Their complaint is that interior sprinklers in Lennar-built houses have spontaneously activated, flooding and destroying the newer homes.
Those whose homes have flooded were irate. Those who have the faulty sprinklers are worried they’ll be next.
“They’re all ticking time bombs,” said Doug DeVol, a resident of Roseville’s Westpark neighborhood, where flooding has occurred.
At issue are sprinklers manufactured by Viking, a Michigan company and major purveyor of fire-safety equipment.
Its VK457 sprinklers manufactured from 2013 to 2015 have been the subject of lawsuits in California and complaints from England, Canada and across the U.S.
The sprinklers have activated without fire or excessive heat on numerous occasions and can flood a house with several inches of water in a short time.
Lennar built hundreds of homes during the relevant period in the Sacramento suburbs and installed VK457s in many, if not all, of its houses.
Since 2011, the state has required that new homes have fire-suppression systems. One resident of a new subdivision in Rancho Cordova said her Lennar-built home flooded last October when a VK457 activated without reason in the closet of her spare bedroom.

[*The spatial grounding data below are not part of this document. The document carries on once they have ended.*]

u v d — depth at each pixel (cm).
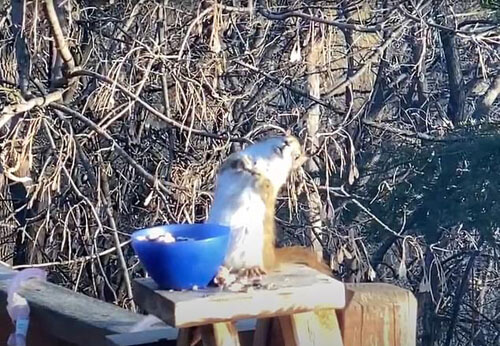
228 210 199
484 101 865
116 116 514
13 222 703
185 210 550
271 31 659
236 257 189
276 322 179
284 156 212
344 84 636
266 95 629
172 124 505
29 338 241
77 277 650
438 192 646
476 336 895
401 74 849
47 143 604
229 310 161
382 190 685
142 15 621
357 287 181
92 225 658
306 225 598
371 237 684
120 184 667
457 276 866
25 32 510
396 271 782
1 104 557
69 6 543
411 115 854
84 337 218
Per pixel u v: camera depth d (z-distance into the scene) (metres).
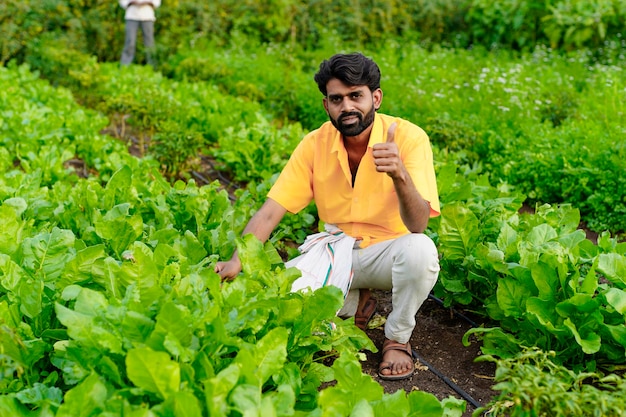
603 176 5.68
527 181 6.20
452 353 3.60
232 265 3.21
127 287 2.62
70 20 12.38
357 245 3.47
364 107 3.11
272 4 13.64
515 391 2.29
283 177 3.49
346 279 3.39
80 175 6.42
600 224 5.55
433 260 3.17
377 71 3.13
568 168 5.93
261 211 3.47
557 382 2.32
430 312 4.03
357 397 2.52
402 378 3.35
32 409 2.49
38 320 2.87
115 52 13.19
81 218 3.98
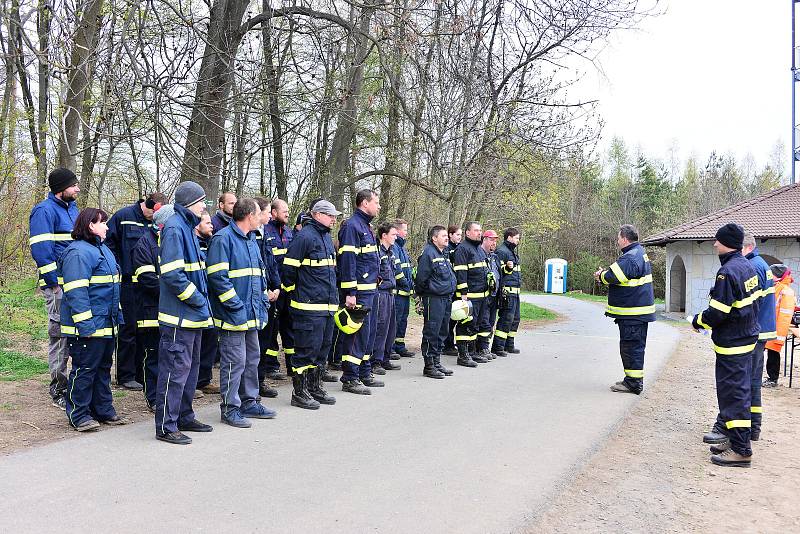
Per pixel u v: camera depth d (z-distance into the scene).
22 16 8.72
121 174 15.99
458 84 15.36
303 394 6.89
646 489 5.19
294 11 11.45
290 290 7.05
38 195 13.02
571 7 14.84
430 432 6.11
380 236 8.78
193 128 10.73
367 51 14.00
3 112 12.66
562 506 4.70
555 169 17.81
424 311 8.92
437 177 16.50
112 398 6.55
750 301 5.88
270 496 4.39
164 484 4.53
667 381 9.62
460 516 4.21
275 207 8.11
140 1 8.90
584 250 49.34
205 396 7.30
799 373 10.96
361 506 4.29
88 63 9.12
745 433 5.87
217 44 10.72
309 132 14.93
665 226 46.50
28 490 4.34
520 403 7.49
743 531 4.52
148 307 6.42
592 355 11.40
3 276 13.23
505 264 10.97
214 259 5.99
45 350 9.34
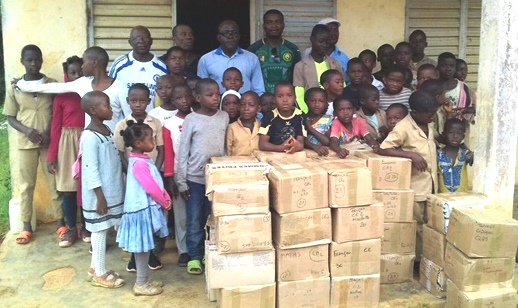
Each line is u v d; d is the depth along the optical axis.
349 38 5.22
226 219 2.97
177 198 3.88
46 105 4.36
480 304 3.13
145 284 3.48
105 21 4.71
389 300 3.41
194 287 3.60
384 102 4.40
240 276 3.03
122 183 3.58
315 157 3.61
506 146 3.50
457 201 3.38
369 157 3.57
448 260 3.32
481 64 3.55
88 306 3.34
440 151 3.91
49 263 3.98
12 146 4.58
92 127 3.45
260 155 3.57
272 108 4.07
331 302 3.21
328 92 4.22
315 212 3.08
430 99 3.68
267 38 4.70
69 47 4.67
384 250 3.59
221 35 4.33
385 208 3.54
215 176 3.05
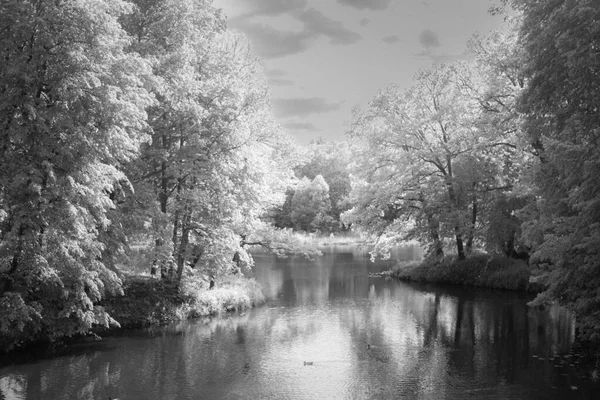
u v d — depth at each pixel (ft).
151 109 80.38
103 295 67.92
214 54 88.63
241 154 83.92
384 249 134.21
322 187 307.37
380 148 128.47
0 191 57.36
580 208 50.80
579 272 53.21
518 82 100.27
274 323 79.77
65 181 57.21
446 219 117.70
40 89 59.36
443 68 125.18
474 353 63.67
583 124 53.57
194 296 84.28
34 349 63.00
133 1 80.43
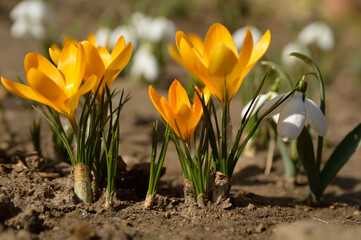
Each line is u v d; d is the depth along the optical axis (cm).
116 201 80
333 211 84
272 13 262
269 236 77
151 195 80
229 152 79
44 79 75
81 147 79
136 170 83
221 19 245
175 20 246
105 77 78
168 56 188
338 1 275
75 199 79
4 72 139
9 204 77
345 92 163
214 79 76
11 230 76
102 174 82
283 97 79
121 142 98
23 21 154
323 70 166
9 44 179
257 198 85
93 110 78
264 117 80
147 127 107
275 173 94
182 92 77
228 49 74
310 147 83
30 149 91
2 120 98
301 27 216
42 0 166
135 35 154
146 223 78
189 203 80
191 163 79
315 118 79
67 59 77
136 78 149
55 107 76
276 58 161
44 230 76
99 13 235
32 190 79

Lisa Even said the sprinkler went off about 1 a.m. and sounded like a waterfall. She and her husband called 911 and waited.
They weren’t able to turn off the water main. Within about 30 minutes, the sprinkler flooded her house with 3 inches of water.
The couple and their two young children had to live in a hotel for four months while their home was rebuilt, she said.
Her children’s drawings, paintings and hand prints were stored in the spare-bedroom closet and were all ruined.
“It’s tested my patience and every fiber of my being,” Even said.
Lennar’s Sacramento division president, Robert Tummolo, absorbed the brunt of the homeowners’ anger during the nearly two-hour meeting at the Martha Riley Community Library in west Roseville.
Some of the 80 or so attendees asked why the company hadn’t notified them of the problem, which has been occurring locally for at least two years.
They only found out about it recently from neighbors via social media.
Others angrily asked why Lennar doesn’t just replace the potentially faulty units, which cost about $30 apiece.
Tummolo tried to appease the crowd. “We’re very, very sorry,” he said.
The company, now the largest homebuilder in the United States, was working with Viking to gather information and come up with a fix, he said.
“We are very concerned. We do care about this issue,” Tummolo said. Viking issued a statement Thursday saying the company was aware of a “limited number” of VK457 activations without fire.
“We take this issue very seriously, and are concerned for those whose homes have been affected, and homeowners who may be seeking additional information,” it said.
The company blamed the malfunctions partly on high household temperatures. The sprinklers are designed to activate in high heat.
Fred Knez, a lawyer who successfully sued Viking on behalf of two of the state’s largest sprinkler installers, spoke at the meeting and said that was nonsense. The problem, he said, is a manufacturing defect involving the mechanism that turns on the sprinklers.
He said 1.2 million VK457s that may contain the defect had been installed in California homes in recent years.
Lennar wants to make sure that Viking pays its share, amounting to tens of millions of dollars in parts alone. That’s why the builder has yet to act widely to help homeowners, he said.
In a way, he told the Roseville crowd, “They’re victims here, too.”